Transmission through Seed

None reported.

Transmission by Dodder

No information.


No information.


The virus is not known to be related to any other virus. The S and M strains protect against each other in plant-protection tests (Rivera & Ou, 1967).

Stability in Sap

In rice leaf extracts, the virus is stable in phosphate, phosphate-Na2 SO3, Tris, glycine, and ethylenediamine-tetraacetate (EDTA) buffers, all at 0.01 M, pH 8.0. The concentration of the virus in sap is about 1 mg/l and the thermal inactivation point (10 min) is about 60°C. The virus becomes denatured in vitro after 1 day at room temperature, 1 week at 4°C, and after 1 month when frozen. These observations on stability were made by photometric scanning of density gradient columns (Gálvez, 1968).


Homogenize infected rice leaves with 3 volumes of 0.01 M EDTA, pH 8.0. Filter and clarify the filtrate by heating at 40°C for 1 hr and centrifuging at 7000 g for 20 min. After resuspension in the same 0.01 M EDTA buffer and centrifugation at 7000 g for 20 min, the preparation may be further purified by centrifugation at 73,000 g for 3 h in sucrose density gradient columns. The virus, which forms a visible zone, may be collected and concentrated by a further cycle of differential centrifugation (Gálvez, 1968).

Properties of Particles

Sedimentation coefficient (s20,w) at infinite dilution: about 175 S. No accessory viral components are found by analytical centrifugation.

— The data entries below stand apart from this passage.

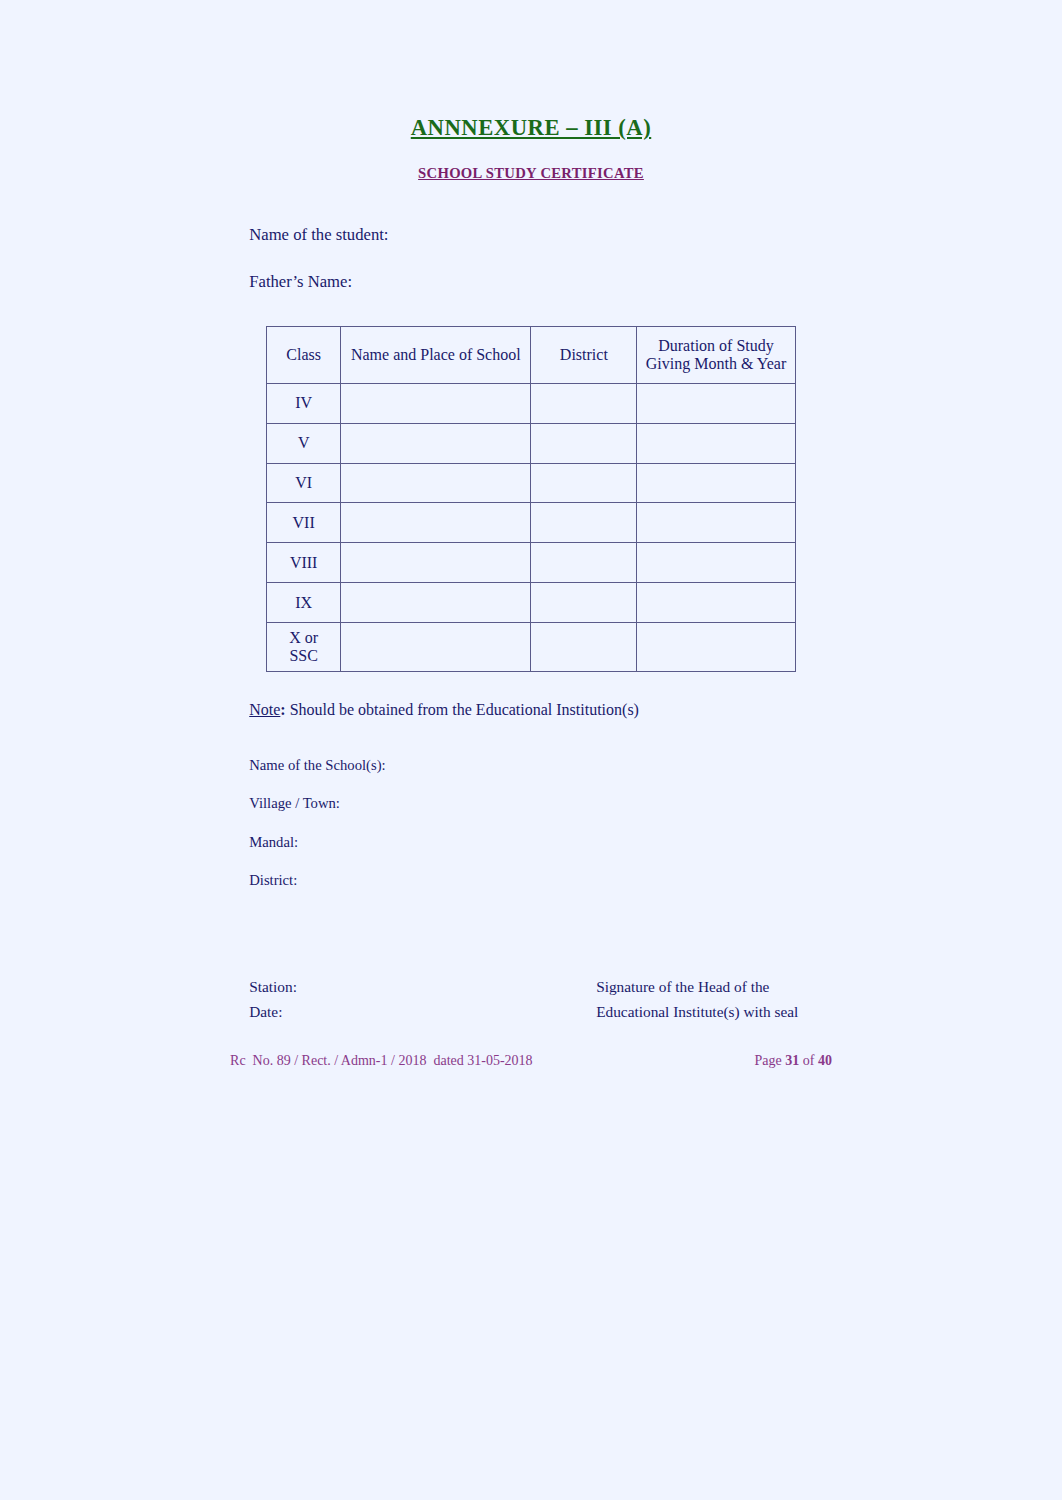ANNNEXURE – III (A)
SCHOOL STUDY CERTIFICATE
Name of the student:
Father’s Name:
| Class | Name and Place of School | District | Duration of Study Giving Month & Year |
| --- | --- | --- | --- |
| IV | | | |
| V | | | |
| VI | | | |
| VII | | | |
| VIII | | | |
| IX | | | |
| X or SSC | | | |
Note: Should be obtained from the Educational Institution(s)
Name of the School(s):
Village / Town:
Mandal:
District:
Station:
Date:
Signature of the Head of the
Educational Institute(s) with seal
Rc No. 89 / Rect. / Admn-1 / 2018 dated 31-05-2018 Page 31 of 40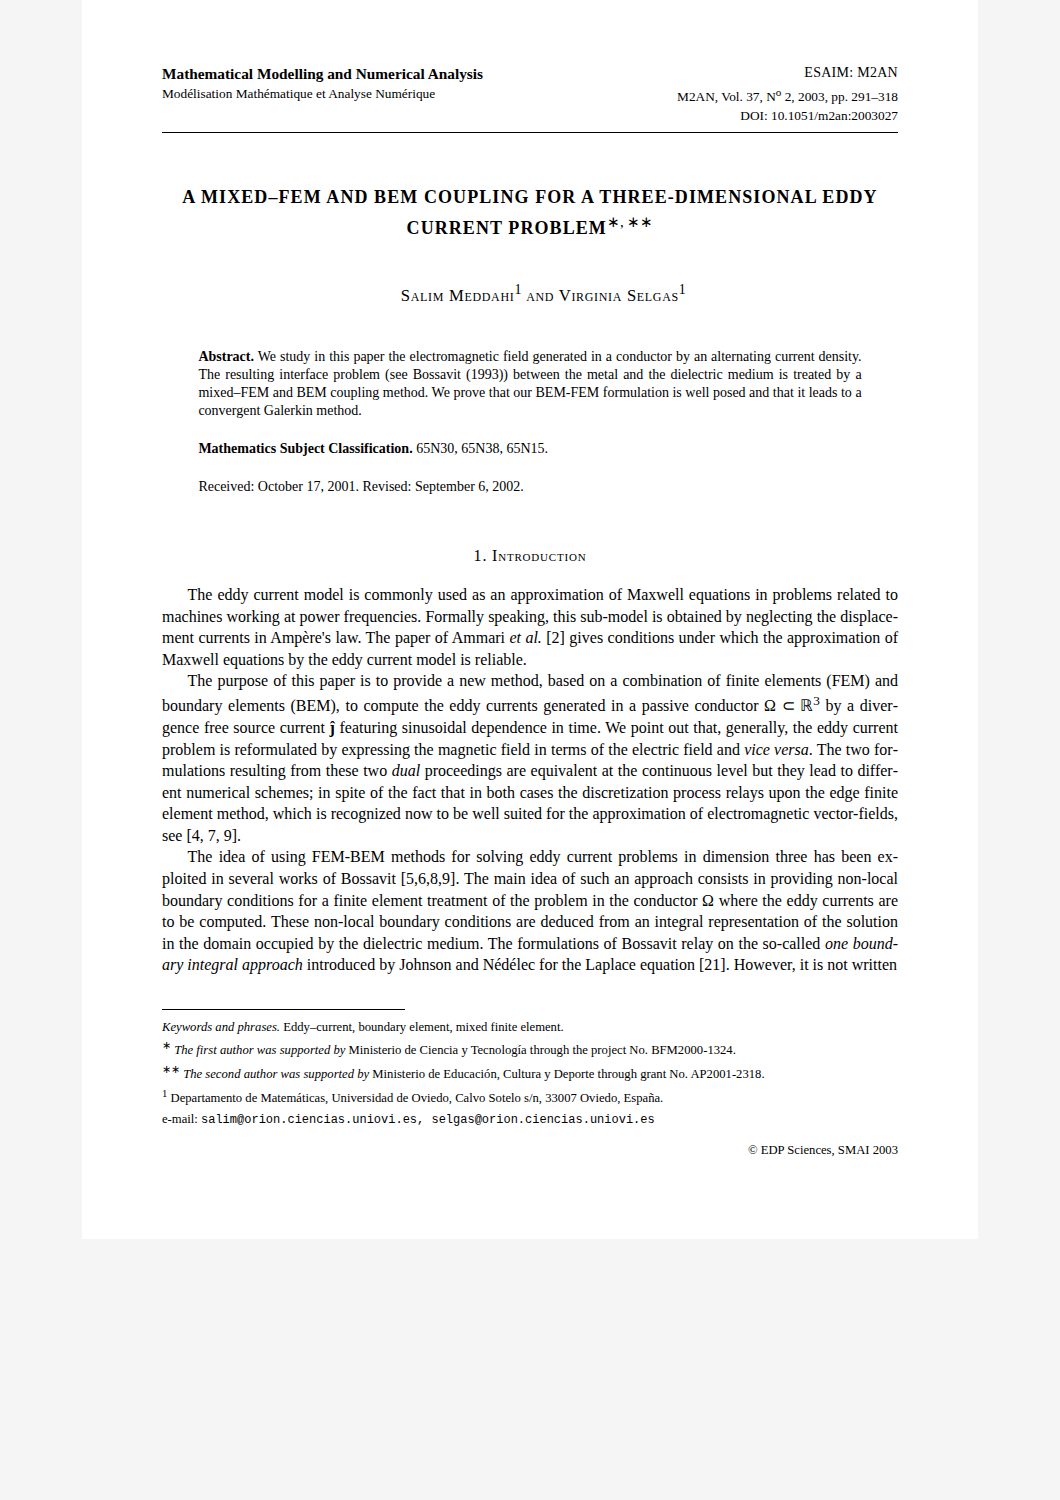| Mathematical Modelling and Numerical Analysis | ESAIM: M2AN |
| Modélisation Mathématique et Analyse Numérique | M2AN, Vol. 37, N o 2, 2003, pp. 291–318 |
| | DOI: 10.1051/m2an:2003027 |
A mixed–FEM and BEM coupling for a three-dimensional eddy
current problem∗, ∗∗
Salim Meddahi1 and Virginia Selgas1
Abstract. We study in this paper the electromagnetic field generated in a conductor by an alternating current density. The resulting interface problem (see Bossavit (1993)) between the metal and the dielectric medium is treated by a mixed–FEM and BEM coupling method. We prove that our BEM-FEM formulation is well posed and that it leads to a convergent Galerkin method.
Mathematics Subject Classification. 65N30, 65N38, 65N15.
Received: October 17, 2001. Revised: September 6, 2002.
1. Introduction
The eddy current model is commonly used as an approximation of Maxwell equations in problems related to machines working at power frequencies. Formally speaking, this sub-model is obtained by neglecting the displacement currents in Ampère's law. The paper of Ammari et al. [2] gives conditions under which the approximation of Maxwell equations by the eddy current model is reliable.
The purpose of this paper is to provide a new method, based on a combination of finite elements (FEM) and boundary elements (BEM), to compute the eddy currents generated in a passive conductor Ω ⊂ ℝ3 by a divergence free source current ĵ featuring sinusoidal dependence in time. We point out that, generally, the eddy current problem is reformulated by expressing the magnetic field in terms of the electric field and vice versa. The two formulations resulting from these two dual proceedings are equivalent at the continuous level but they lead to different numerical schemes; in spite of the fact that in both cases the discretization process relays upon the edge finite element method, which is recognized now to be well suited for the approximation of electromagnetic vector-fields, see [4, 7, 9].
The idea of using FEM-BEM methods for solving eddy current problems in dimension three has been exploited in several works of Bossavit [5,6,8,9]. The main idea of such an approach consists in providing non-local boundary conditions for a finite element treatment of the problem in the conductor Ω where the eddy currents are to be computed. These non-local boundary conditions are deduced from an integral representation of the solution in the domain occupied by the dielectric medium. The formulations of Bossavit relay on the so-called one boundary integral approach introduced by Johnson and Nédélec for the Laplace equation [21]. However, it is not written
Keywords and phrases. Eddy–current, boundary element, mixed finite element.
∗ The first author was supported by Ministerio de Ciencia y Tecnología through the project No. BFM2000-1324.
∗∗ The second author was supported by Ministerio de Educación, Cultura y Deporte through grant No. AP2001-2318.
1 Departamento de Matemáticas, Universidad de Oviedo, Calvo Sotelo s/n, 33007 Oviedo, España.
e-mail: salim@orion.ciencias.uniovi.es, selgas@orion.ciencias.uniovi.es
© EDP Sciences, SMAI 2003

A260/A280: about 1.45 ± 0.06 (Gálvez, 1968).

Particle Structure

The particles are isometric with a diameter between 30 and 33 nm (Fig. 3).

Particle Composition

The type of nucleic acid in the particles is unknown, but if it is single-stranded the A260/A280 ratio for the purified virus suggests a nucleic acid content of about 12%; however, this seems rather little for the sedimentation coefficient (Gálvez, 1968).

Relations with Cells and Tissues

Infected cells sometimes contain dense granules and the chloroplasts and other cell components degenerate. Virus particles are found in the dense area of degenerated cells (Fig. 4) (Gálvez, Shikata & Miah, 1971).


The symptoms of rice tungro disease are similar to those of the rice transitory yellowing disease found in Taiwan, which is transmitted by the leafhoppers Nephotettix apicalis and N. cincticeps, but this virus has bacilliform particles and persists in vector leafhoppers for life.


References list for DPV: Rice tungro virus (67)

  1. Anon., Rep. int. Rice Res. Inst. 1963: 114, 1964.
  2. Anon., Rep. int. Rice Res. Inst. 1964: 150, 1965.
  3. Anon., Rep. int. Rice Res. Inst. 1968: 103, 1969.
  4. Anon., Rep. int. Rice Res. Inst. 1969: 59, 1970.
  5. Gálvez, Virology 35: 418, 1968.
  6. Gálvez & Miah, Int. Rice Commn Newsl. 18: 4, 1969.
  7. Gálvez, Shikata & Miah, Phytopath. Z. 70: 53, 1971.
  8. Ling, Phytopathology 56: 1252, 1966.
  9. Ling, Bull. ent. Res. 58: 393, 1968.
  10. Ling, in Viruses, Vectors and Vegetation, New York, Inter-science Publishers, p. 255, 1969.
  11. Ling, J. econ. Ent. 63: 582, 1970.
  12. Rivera & Ou, Pl. Dis. Reptr 49: 127, 1965.
  13. Rivera & Ou, Pl. Dis. Reptr 51: 877, 1967.
  14. Wathanakul, M.S. Thesis, College Agric., Univ. Philippines, 35 pp, 1964.